Uma ONG que faz lobby pela libertação de presos políticos venezuelanos alertou que 777 ainda estão atrás das grades.
As tensões permanecem no país devido à posse do ex-vice-presidente de Maduro, Delsey Rodriguez, como presidente interino.
O seu governo interino conta com o apoio do presidente dos EUA, Donald Trump, que elogiou Rodriguez por concordar em “transferir” até 50 milhões de barris de petróleo venezuelano para os EUA.
Uma das primeiras ações que a administração Trump forçou o governo interino da Venezuela a tomar foi a libertação de presos políticos.
Apenas cinco dias após o ataque dos EUA, o chefe da Assembleia Nacional da Venezuela anunciou que um “número significativo de pessoas” seria libertado como um “sinal de paz”.
No entanto, os grupos de defesa dos direitos humanos condenaram o ritmo lento da divulgação e o número fornecido pelos funcionários – 400 – é muito inferior ao que conseguiram confirmar.
A ONG Foro Penal disse ter conseguido até agora verificar a libertação de 151 presos políticos desde 8 de janeiro, quando o chefe da Assembleia Nacional da Venezuela anunciou que um “número significativo de pessoas” seria libertado como um “sinal de paz” após a operação dos EUA.
Os Quatro Penais também afirmaram que as acusações contra muitos dos libertados não foram retiradas, deixando-os num limbo jurídico e impedidos de falar publicamente.
A prisão de Tudares foi emblemática da repressão no período que antecedeu as eleições presidenciais de 2024 na Venezuela.
Seu sogro, Gonzalez, tornou-se o principal desafiante do atual Maduro depois de impedir a conhecida líder da oposição Maria Corina Machado de concorrer às eleições.
Temendo que o governo Maduro recorresse à fraude para fraudar os resultados, Gonzalez e Machado mobilizaram centenas de pessoas para atuarem como observadores nas assembleias de voto e recolherem os resultados das urnas eletrónicas.
O Conselho Eleitoral, dominado por partidários do governo, declarou Maduro o vencedor, mas nunca forneceu contagens detalhadas de votos para apoiar a sua afirmação.
Pesquisas coletadas por observadores contratados pela oposição e verificadas de forma independente pelo Carter Center, no entanto, sugeriram que Gonzalez venceu por uma vitória esmagadora.
Ainda assim, Maduro – que permanece no controlo das instituições estatais, incluindo as forças armadas e a polícia – foi empossado para outro mandato em Janeiro de 2025.

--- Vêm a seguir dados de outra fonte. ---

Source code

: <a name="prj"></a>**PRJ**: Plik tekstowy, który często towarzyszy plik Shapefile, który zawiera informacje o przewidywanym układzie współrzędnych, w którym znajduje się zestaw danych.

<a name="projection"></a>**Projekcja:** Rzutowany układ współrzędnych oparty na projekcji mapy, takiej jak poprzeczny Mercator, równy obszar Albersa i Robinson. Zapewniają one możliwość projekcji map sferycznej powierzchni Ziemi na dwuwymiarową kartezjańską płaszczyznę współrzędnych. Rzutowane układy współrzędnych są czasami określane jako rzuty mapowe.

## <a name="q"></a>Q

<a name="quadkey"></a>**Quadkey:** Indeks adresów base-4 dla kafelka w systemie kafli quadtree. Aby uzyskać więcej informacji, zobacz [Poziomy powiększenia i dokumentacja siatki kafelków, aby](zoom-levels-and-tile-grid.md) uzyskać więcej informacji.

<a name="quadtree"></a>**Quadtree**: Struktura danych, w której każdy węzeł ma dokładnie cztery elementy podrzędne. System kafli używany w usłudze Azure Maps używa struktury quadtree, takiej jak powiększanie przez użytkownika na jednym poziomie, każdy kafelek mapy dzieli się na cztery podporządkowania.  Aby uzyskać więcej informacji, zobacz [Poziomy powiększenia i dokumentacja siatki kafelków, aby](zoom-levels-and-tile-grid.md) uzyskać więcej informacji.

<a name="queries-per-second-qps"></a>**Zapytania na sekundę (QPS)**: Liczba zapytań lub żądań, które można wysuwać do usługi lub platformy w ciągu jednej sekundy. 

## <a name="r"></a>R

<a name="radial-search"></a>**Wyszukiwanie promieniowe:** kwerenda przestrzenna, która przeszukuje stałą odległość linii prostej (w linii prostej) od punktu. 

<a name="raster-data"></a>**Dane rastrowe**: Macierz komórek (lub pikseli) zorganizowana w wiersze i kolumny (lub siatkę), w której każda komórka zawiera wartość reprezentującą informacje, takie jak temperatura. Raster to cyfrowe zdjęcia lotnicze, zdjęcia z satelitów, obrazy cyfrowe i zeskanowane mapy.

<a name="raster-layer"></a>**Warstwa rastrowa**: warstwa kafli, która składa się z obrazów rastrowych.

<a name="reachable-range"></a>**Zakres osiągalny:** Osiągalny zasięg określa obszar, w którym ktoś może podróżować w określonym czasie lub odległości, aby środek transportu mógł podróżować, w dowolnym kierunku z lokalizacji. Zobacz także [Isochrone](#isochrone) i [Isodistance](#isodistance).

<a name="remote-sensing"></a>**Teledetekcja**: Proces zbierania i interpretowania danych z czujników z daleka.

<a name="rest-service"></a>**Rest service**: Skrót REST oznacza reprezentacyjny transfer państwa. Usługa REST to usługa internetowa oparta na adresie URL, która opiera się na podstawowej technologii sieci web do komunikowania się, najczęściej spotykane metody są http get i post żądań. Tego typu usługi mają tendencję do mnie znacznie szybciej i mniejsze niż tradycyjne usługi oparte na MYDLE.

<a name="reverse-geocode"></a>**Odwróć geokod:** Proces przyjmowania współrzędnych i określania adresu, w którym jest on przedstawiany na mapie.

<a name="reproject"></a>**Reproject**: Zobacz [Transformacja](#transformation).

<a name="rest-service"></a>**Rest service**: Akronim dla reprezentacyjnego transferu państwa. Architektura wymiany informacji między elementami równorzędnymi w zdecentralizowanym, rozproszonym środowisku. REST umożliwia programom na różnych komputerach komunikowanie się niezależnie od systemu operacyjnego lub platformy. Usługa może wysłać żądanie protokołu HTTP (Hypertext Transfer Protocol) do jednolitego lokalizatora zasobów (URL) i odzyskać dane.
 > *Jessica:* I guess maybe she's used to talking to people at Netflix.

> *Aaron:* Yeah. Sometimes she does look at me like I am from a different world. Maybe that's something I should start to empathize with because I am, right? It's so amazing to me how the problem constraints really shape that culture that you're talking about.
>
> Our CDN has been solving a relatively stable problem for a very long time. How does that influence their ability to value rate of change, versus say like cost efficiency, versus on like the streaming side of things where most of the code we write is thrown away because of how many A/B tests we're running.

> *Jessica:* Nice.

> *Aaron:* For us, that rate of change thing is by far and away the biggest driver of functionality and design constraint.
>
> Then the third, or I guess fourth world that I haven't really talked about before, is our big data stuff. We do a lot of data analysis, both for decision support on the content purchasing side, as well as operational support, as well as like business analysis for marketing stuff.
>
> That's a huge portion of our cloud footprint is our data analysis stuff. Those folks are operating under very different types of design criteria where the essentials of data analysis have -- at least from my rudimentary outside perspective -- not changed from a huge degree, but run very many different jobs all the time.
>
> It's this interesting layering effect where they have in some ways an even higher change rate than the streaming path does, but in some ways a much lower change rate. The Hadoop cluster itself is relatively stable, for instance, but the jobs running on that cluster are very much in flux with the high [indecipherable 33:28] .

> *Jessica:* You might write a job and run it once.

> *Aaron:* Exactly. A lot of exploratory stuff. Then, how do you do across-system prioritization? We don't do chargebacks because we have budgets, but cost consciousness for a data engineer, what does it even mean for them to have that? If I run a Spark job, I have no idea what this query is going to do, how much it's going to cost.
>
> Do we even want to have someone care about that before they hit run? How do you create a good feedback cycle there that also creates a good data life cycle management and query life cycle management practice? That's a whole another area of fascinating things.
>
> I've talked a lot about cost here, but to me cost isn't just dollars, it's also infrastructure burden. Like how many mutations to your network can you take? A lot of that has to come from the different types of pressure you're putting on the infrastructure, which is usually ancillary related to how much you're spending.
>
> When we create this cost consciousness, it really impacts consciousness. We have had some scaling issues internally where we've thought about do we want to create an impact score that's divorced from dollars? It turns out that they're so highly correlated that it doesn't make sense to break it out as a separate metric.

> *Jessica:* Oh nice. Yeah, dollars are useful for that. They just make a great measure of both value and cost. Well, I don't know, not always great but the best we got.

No período que antecedeu a sua tomada de posse, muitos líderes e activistas da oposição foram detidos pelas forças de segurança numa tentativa de suprimir qualquer dissidência.
Temendo ser preso, González pediu asilo na embaixada holandesa no início de setembro de 2024 e pouco depois exilou-se em Espanha.
Três dias antes da tomada de posse de Maduro, o genro de Gonzalez, de 46 anos – um advogado não envolvido em política – foi detido por homens disfarçados enquanto levava os seus filhos pequenos para visitar a avó doente.
Durante meses, a sua família não sabia onde ele estava detido ou por que tinha sido detido.
No mês passado, sua esposa disse que soube que ele havia sido condenado a 30 anos de prisão por “terror e conspiração”. Ele disse que não foi autorizado a escolher um advogado e só foi autorizado a ler as acusações contra ele no dia da sua “única audiência”.
Mariana Gonzalez disse ao jornal El Pais que foi contactada pelo menos três vezes por mediadores que lhe disseram que o seu marido só seria autorizado a regressar à família se o pai renunciasse à sua causa.
“Não tem nada a ver com justiça”, disse ele na época. “Ser genro de Edmundo Gonzalez não é crime”, acrescentou.
Mariana Gonzalez recorreu ao X para agradecer a todos que a apoiaram na luta do marido pela liberdade.
Mas lembrou aos leitores que muitas famílias ainda aguardam a libertação de entes queridos que, segundo ele, sofreram “desaparecimentos forçados, detidos arbitrariamente e encarcerados injustamente.
Muitos deles estão em vigília fora da principal prisão da Venezuela, na esperança de que os seus familiares estejam entre os libertados na sequência da operação militar dos EUA.